‘In the course of time it came to be believed that Gotama had become Buddha as the fruit of good deeds performed in countless previous states of existence, especially deeds of generosity. At any time, had he desired, he might have uprooted craving for worldly pleasures and life and riches by meditation, and thus have escaped the sufferings of repeated status of existence. But this he deemed an unworthy course. Out of pity and compassion and friendliness for living creatures, he preferred to be reborn again and again, to suffer and to die again and again, in order that, by the accumulated merit of good works, he might himself become enlightened and thus be able to enlighten others.
In comparison with the career of the Future Buddha, devoted to the performance of good works, unselfish, generous to the point of sacrificing his own body and blood, the career of the monk, isolated from the world, selfish, seeking by meditation to uproot craving for worldly pleasures and life and riches, seemed low and mean. The disciple began to imitate his Master. Thus began the Higher Career or Vehicle of Mahayana or Catholic Buddhism, as distinguished from the Lower Career or Vehicle of the more primitive Hinayana Buddhism of the Pali Texts. Thus did the quest of Buddhahood supplant the quest for Nibbana. This development took place long before the beginning of the Christian era.’
(Buddhist Parables: Translated from Pali by Eugene Watson Burlingame – Pages xxix-xxx – of the Introductory Notes)
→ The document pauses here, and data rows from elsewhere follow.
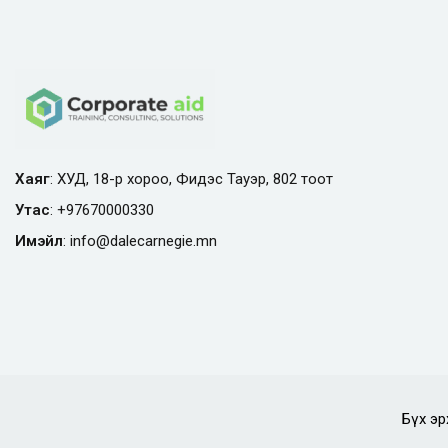
Хаяг
: ХУД, 18-р хороо, Фидэс Тауэр, 802 тоот
Утас
:
+97670000330
Имэйл
:
info@
dalecarnegie.mn
Бүх эр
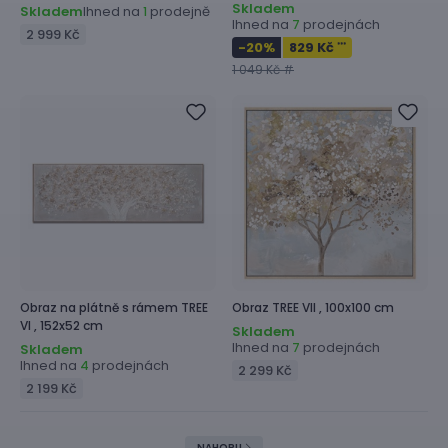
Skladem
Skladem
Ihned na
prodejně
1
Ihned na
prodejnách
7
2 999 Kč
-20
%
829 Kč
***
1 049 Kč #
Obraz na plátně s rámem
TREE
Obraz
TREE VII ,
100x100 cm
VI ,
152x52 cm
Skladem
Ihned na
prodejnách
7
Skladem
Ihned na
prodejnách
4
2 299 Kč
2 199 Kč
NAHORU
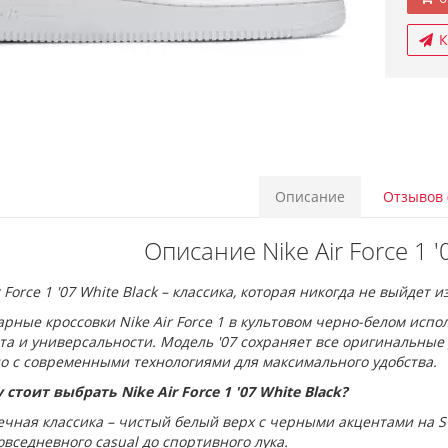
К
Описание
Отзывов 
Описание Nike Air Force 1 '
r Force 1 '07 White Black – классика, которая никогда не выйдет и
рные кроссовки Nike Air Force 1 в культовом черно-белом испо
а и универсальности. Модель '07 сохраняет все оригинальные 
но с современными технологиями для максимального удобства.
стоит выбрать Nike Air Force 1 '07 White Black?
ечная классика – чистый белый верх с черными акцентами на S
овседневного casual до спортивного лука.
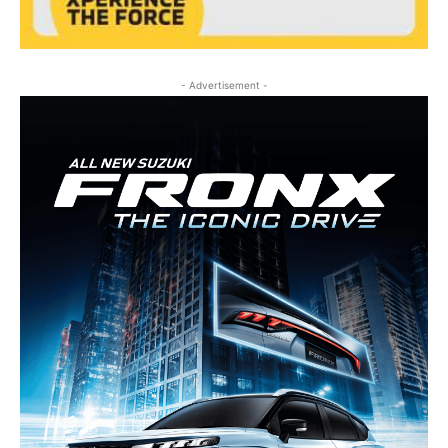
- Advertisement -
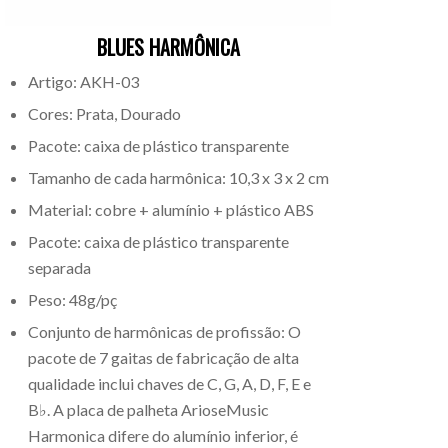
BLUES HARMÔNICA
Artigo: AKH-03
Cores: Prata, Dourado
Pacote: caixa de plástico transparente
Tamanho de cada harmônica: 10,3 x 3 x 2 cm
Material: cobre + alumínio + plástico ABS
Pacote: caixa de plástico transparente
separada
Peso: 48g/pç
Conjunto de harmônicas de profissão: O
pacote de 7 gaitas de fabricação de alta
qualidade inclui chaves de C, G, A, D, F, E e
B♭. A placa de palheta ArioseMusic
Harmonica difere do alumínio inferior, é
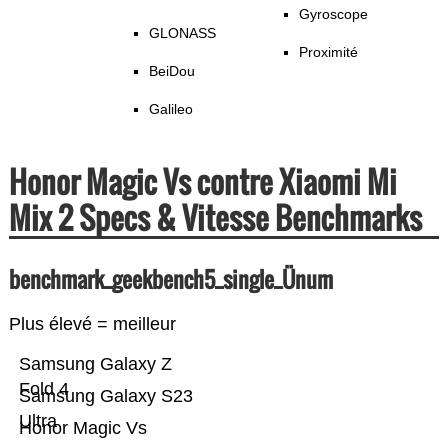
Gyroscope
GLONASS
Proximité
BeiDou
Galileo
Honor Magic Vs contre Xiaomi Mi
Mix 2 Specs & Vitesse Benchmarks
benchmark_geekbench5_single_Ünum
Plus élevé = meilleur
Samsung Galaxy Z
Fold 4
Samsung Galaxy S23
Ultra
Honor Magic Vs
Ch’an Commentary: According to the Buddha, karma and rebirth cease at the point of total and complete enlightenment. This is to say that karma and rebirth cease when ignorance is completely uprooted from the mind. Applying Buddhist logic to the situation, it is clear that karma and rebirth (as well as the numerous gods), exist only in the realm of delusion. Therefore the teachings on karma and rebirth are applicable to the pre-enlightenment state and are not ultimately ‘real’ as they disappear with the realisation of profound emptiness. It is debatable that the Pali Suttas are ‘Hinayanic’, as all Mahayana thought clearly exists within their construct. The Mahayana simply chooses to emphasise the full extent of the Buddha’s teachings – whilst Hinayana thinkers choose to focus on a generally more narrow path. My vie is that one path is not necessarily better than the other, and that both have their faults and merits. Furthermore, each can lead directly to enlightenment – what humanity does with that enlightenment is entirely up to it. The confusion between Hinayana and Mahayana comes from confusing ‘sutras’ with ‘sastras’, or holy texts with their commentary. When we read a scripture, we invariably project what is in our mind onto its text. An ’empty’ mind does not project anything, but perceives the words in their original and pure intent.